In early October 1997, Osterhaus was transferred to the University of Iowa Hospitals in Iowa City for stronger treatment. He was placed in the cancer ward, but when his condition worsened after three high-dosage chemo treatments, he was transferred to the bone marrow transplant floor.

After the second treatment, Osterhaus said doctors gave him a 5 to 10 percent chance of surviving.

“After the second [treatment I] went through, they pretty much were planning to quit,” he said. “Their final consensus was to leave it up to me.”

Though under the influence of anti-nausea medication, Osterhaus was coherent enough to decide to continue treatment.

“I knew they weren’t giving me much of a chance,” he said.

Internalizing the pain, said Osterhaus, was his method of coping.

“Mentally, if you don’t think it hurts, it will go away,” he said. “It is true, too … You can lie to yourself pretty good. I guess I got good at lying to myself saying it didn’t hurt or it wasn’t that bad.”

During this time, Osterhaus was inundated with cards and visits from family and ISU friends. Hugen recalls visiting him at least once and sometimes twice a week.

Hugen said she tried to rein in her emotions when she was around Osterhaus.

“[Sometimes] he would just be laying there hooked up to a couple of machines. I would go in there and grab ahold of his hands… and I tried not to cry basically because I wasn’t sure if he knew I was there or not,” she said.

Osterhaus’ condition steadily worsened, and at one point, doctors called in Osterhaus’ family and a priest to read him his last rites.

Osterhaus credits one of his nurses for fighting to keep him alive when some doctors didn’t know if a bone marrow transplant was worth it.

“When she feels something, she’s not afraid to voice her opinion,” he said of her.

When given the option of hospice care or continuing treatment, he didn’t tarry in making his decision to continue.

Hospital officials sent out a search for a bone marrow match.

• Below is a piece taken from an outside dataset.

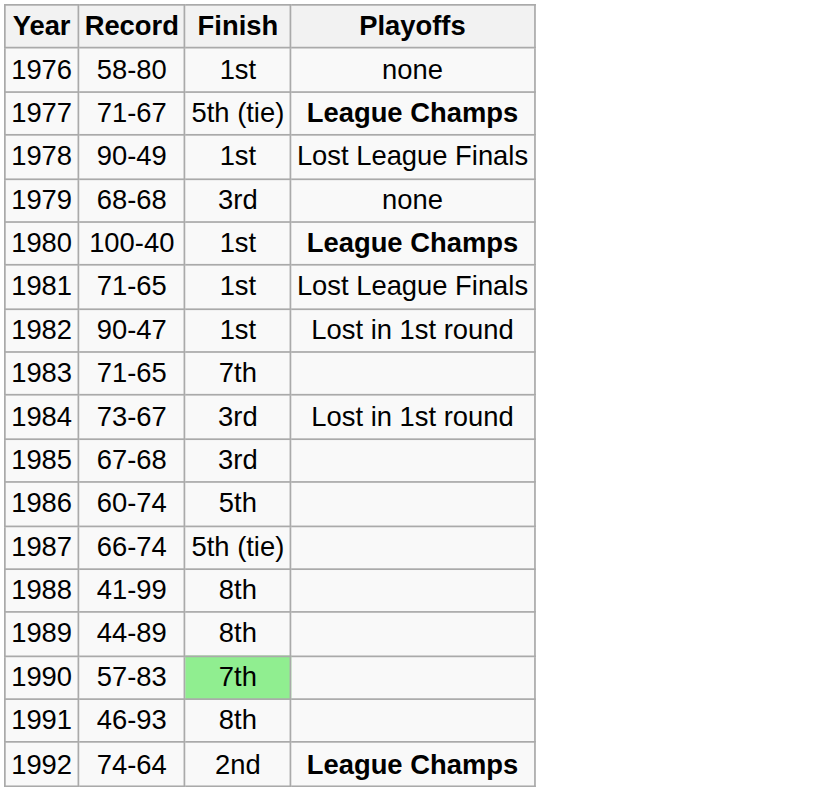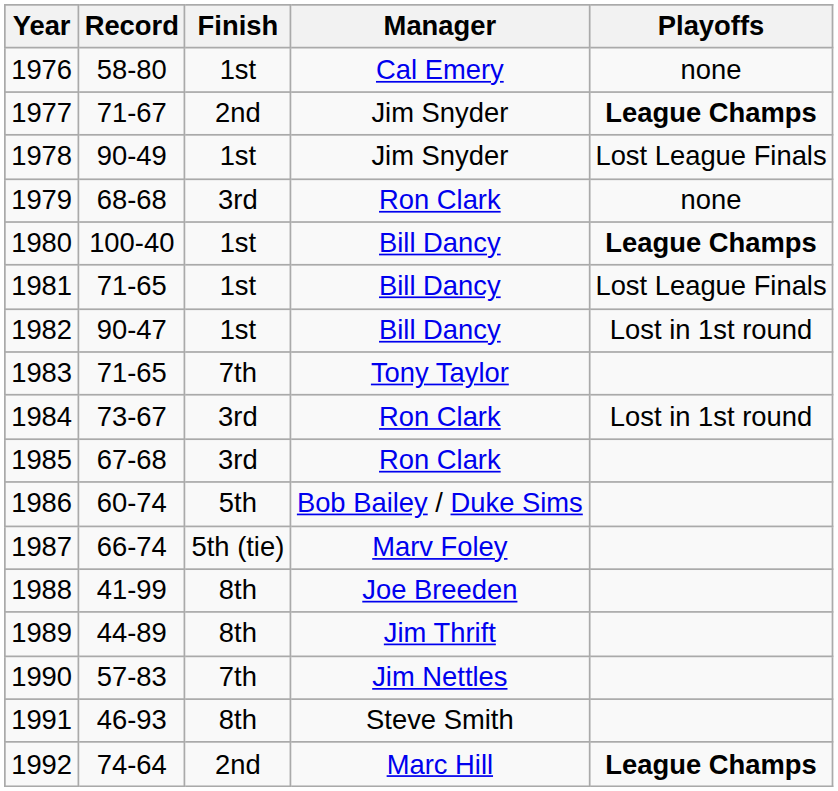+ column: Manager | Cal Emery | Jim Snyder | Jim Snyder | Ron Clark | Bill Dancy | Bill Dancy | Bill Dancy | Tony Taylor | Ron Clark | Ron Clark | Bob Bailey / Duke Sims | Marv Foley | Joe Breeden | Jim Thrift | Jim Nettles | Steve Smith | Marc Hill
1977 | Finish: 5th (tie) -> 2nd
1990 | Finish: lightgreen background -> no background
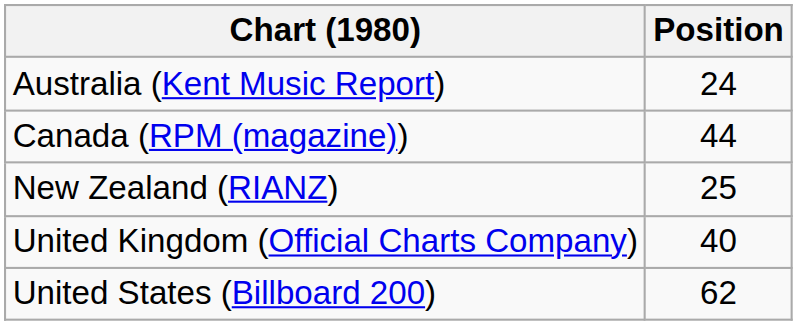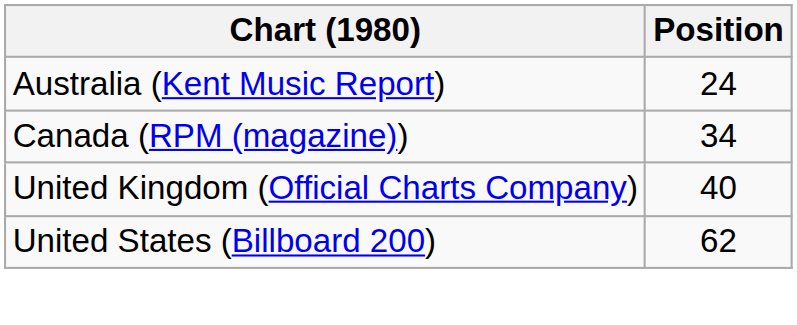Canada (RPM (magazine)) | Position: 44 -> 34
- row: New Zealand (RIANZ) | 25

After testing the marrow of family members to no avail, a match was located in Germany.

He received the bone marrow transplant on Dec. 12, 1997.

When discussing his donor, a German woman in her mid-40s named Manuela Seidelmann, Osterhaus gets choked up. He describes her as “one of the most loved people in my life.”

“Chances are she’ll never see me, never know me, never know anything about me … and she saved my life,” he said.

And he said he’d be at a loss for words if he ever meets her.

“I don’t know if I could say anything. She saved my life; what do you say to somebody like that?” he asked.

Osterhaus said he hopes to get back into the physical shape he was in prior to his prolonged battle with cancer.

The 6-foot-3-inch Osterhaus weighs nearly 150 pounds — 50 pounds less than he used to weigh.

His condition has rendered him unable to participate in strenuous activity and sports for a couple more years, but he felt good enough to return to ISU this semester. Osterhaus is now a junior majoring in agricultural systems technology.

“It was difficult dropping him off that day he went back to school,” his father David Osterhaus said. Both David and his wife Marilyn, Terry’s mother, spent many sleepless nights in the hospital with their son.

David said he admired his son’s dignity through the tumultuous trial.

“He never complained ‘Why me? I’m so tired of this,'” David said.

During Osterhaus’ stint in the hospital, David had to put his farm in Earlville, Iowa, on the back burner.

“I just couldn’t leave him,” David said. “The farm just became secondary … I did not feel comfortable not being there [with Terry].”

Other family members stepped up to tend the farm in David’s absence, though he didn’t ask them to.

“I’m a little like my son; I don’t like to ask for help,” he said.

Marilyn’s large family developed a prayer circle in which family members would stop all activity at 9 p.m. to pray for Terry.

“I think the many prayers that were said pulled him through this,” Marilyn said. “I’m sure some of them are probably still doing it.”

Was his survival a miracle?

“You could call it a miracle,” Osterhaus said. “But I think the doctors [at University of Iowa Hospitals] are probably the best in the world, too.”